_SHORT TASK_.
Rewrite the data below, changing "catalogue / barcode" to "catalog number" everywhere it occurs and leaving everything else as it is.
# SUPPLIED DATA start
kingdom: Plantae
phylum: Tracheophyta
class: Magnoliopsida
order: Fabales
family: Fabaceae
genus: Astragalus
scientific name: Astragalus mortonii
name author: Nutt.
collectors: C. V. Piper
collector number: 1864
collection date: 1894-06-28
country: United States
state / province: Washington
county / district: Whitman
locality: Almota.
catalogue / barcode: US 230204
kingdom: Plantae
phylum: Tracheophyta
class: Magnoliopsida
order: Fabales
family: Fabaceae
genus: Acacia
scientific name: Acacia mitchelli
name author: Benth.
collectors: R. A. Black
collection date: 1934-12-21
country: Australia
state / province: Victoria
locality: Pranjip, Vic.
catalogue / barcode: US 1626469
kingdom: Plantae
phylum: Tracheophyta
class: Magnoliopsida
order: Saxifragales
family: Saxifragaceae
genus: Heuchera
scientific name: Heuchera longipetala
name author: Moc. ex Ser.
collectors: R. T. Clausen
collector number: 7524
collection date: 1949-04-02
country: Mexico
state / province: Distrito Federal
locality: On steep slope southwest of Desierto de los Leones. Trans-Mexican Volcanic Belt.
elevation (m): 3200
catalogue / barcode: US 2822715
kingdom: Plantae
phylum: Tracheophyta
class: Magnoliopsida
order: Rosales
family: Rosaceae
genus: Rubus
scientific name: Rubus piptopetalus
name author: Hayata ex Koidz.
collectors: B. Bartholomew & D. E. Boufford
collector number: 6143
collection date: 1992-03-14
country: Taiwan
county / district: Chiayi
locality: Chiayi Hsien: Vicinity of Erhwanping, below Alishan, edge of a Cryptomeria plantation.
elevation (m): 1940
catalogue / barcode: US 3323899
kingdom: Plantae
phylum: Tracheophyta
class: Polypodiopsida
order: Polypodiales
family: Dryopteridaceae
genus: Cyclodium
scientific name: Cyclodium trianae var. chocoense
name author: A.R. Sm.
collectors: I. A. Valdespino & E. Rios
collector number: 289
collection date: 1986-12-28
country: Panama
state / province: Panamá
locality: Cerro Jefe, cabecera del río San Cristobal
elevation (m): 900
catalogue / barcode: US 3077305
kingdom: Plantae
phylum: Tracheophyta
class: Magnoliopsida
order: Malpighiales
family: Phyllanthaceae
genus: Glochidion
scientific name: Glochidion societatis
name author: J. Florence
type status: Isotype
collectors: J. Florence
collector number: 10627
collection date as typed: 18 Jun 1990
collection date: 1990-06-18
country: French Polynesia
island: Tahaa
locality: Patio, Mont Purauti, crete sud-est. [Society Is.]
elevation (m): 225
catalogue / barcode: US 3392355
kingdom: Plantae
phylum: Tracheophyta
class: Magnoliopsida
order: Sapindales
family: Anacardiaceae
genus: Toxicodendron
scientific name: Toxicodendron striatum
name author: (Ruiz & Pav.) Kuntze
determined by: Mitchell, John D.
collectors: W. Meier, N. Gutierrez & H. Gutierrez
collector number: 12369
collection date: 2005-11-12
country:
# SUPPLIED DATA end
_FINISHED EXERCISE_.
kingdom: Plantae
phylum: Tracheophyta
class: Magnoliopsida
order: Fabales
family: Fabaceae
genus: Astragalus
scientific name: Astragalus mortonii
name author: Nutt.
collectors: C. V. Piper
collector number: 1864
collection date: 1894-06-28
country: United States
state / province: Washington
county / district: Whitman
locality: Almota.
catalog number: US 230204
kingdom: Plantae
phylum: Tracheophyta
class: Magnoliopsida
order: Fabales
family: Fabaceae
genus: Acacia
scientific name: Acacia mitchelli
name author: Benth.
collectors: R. A. Black
collection date: 1934-12-21
country: Australia
state / province: Victoria
locality: Pranjip, Vic.
catalog number: US 1626469
kingdom: Plantae
phylum: Tracheophyta
class: Magnoliopsida
order: Saxifragales
family: Saxifragaceae
genus: Heuchera
scientific name: Heuchera longipetala
name author: Moc. ex Ser.
collectors: R. T. Clausen
collector number: 7524
collection date: 1949-04-02
country: Mexico
state / province: Distrito Federal
locality: On steep slope southwest of Desierto de los Leones. Trans-Mexican Volcanic Belt.
elevation (m): 3200
catalog number: US 2822715
kingdom: Plantae
phylum: Tracheophyta
class: Magnoliopsida
order: Rosales
family: Rosaceae
genus: Rubus
scientific name: Rubus piptopetalus
name author: Hayata ex Koidz.
collectors: B. Bartholomew & D. E. Boufford
collector number: 6143
collection date: 1992-03-14
country: Taiwan
county / district: Chiayi
locality: Chiayi Hsien: Vicinity of Erhwanping, below Alishan, edge of a Cryptomeria plantation.
elevation (m): 1940
catalog number: US 3323899
kingdom: Plantae
phylum: Tracheophyta
class: Polypodiopsida
order: Polypodiales
family: Dryopteridaceae
genus: Cyclodium
scientific name: Cyclodium trianae var. chocoense
name author: A.R. Sm.
collectors: I. A. Valdespino & E. Rios
collector number: 289
collection date: 1986-12-28
country: Panama
state / province: Panamá
locality: Cerro Jefe, cabecera del río San Cristobal
elevation (m): 900
catalog number: US 3077305
kingdom: Plantae
phylum: Tracheophyta
class: Magnoliopsida
order: Malpighiales
family: Phyllanthaceae
genus: Glochidion
scientific name: Glochidion societatis
name author: J. Florence
type status: Isotype
collectors: J. Florence
collector number: 10627
collection date as typed: 18 Jun 1990
collection date: 1990-06-18
country: French Polynesia
island: Tahaa
locality: Patio, Mont Purauti, crete sud-est. [Society Is.]
elevation (m): 225
catalog number: US 3392355
kingdom: Plantae
phylum: Tracheophyta
class: Magnoliopsida
order: Sapindales
family: Anacardiaceae
genus: Toxicodendron
scientific name: Toxicodendron striatum
name author: (Ruiz & Pav.) Kuntze
determined by: Mitchell, John D.
collectors: W. Meier, N. Gutierrez & H. Gutierrez
collector number: 12369
collection date: 2005-11-12
country:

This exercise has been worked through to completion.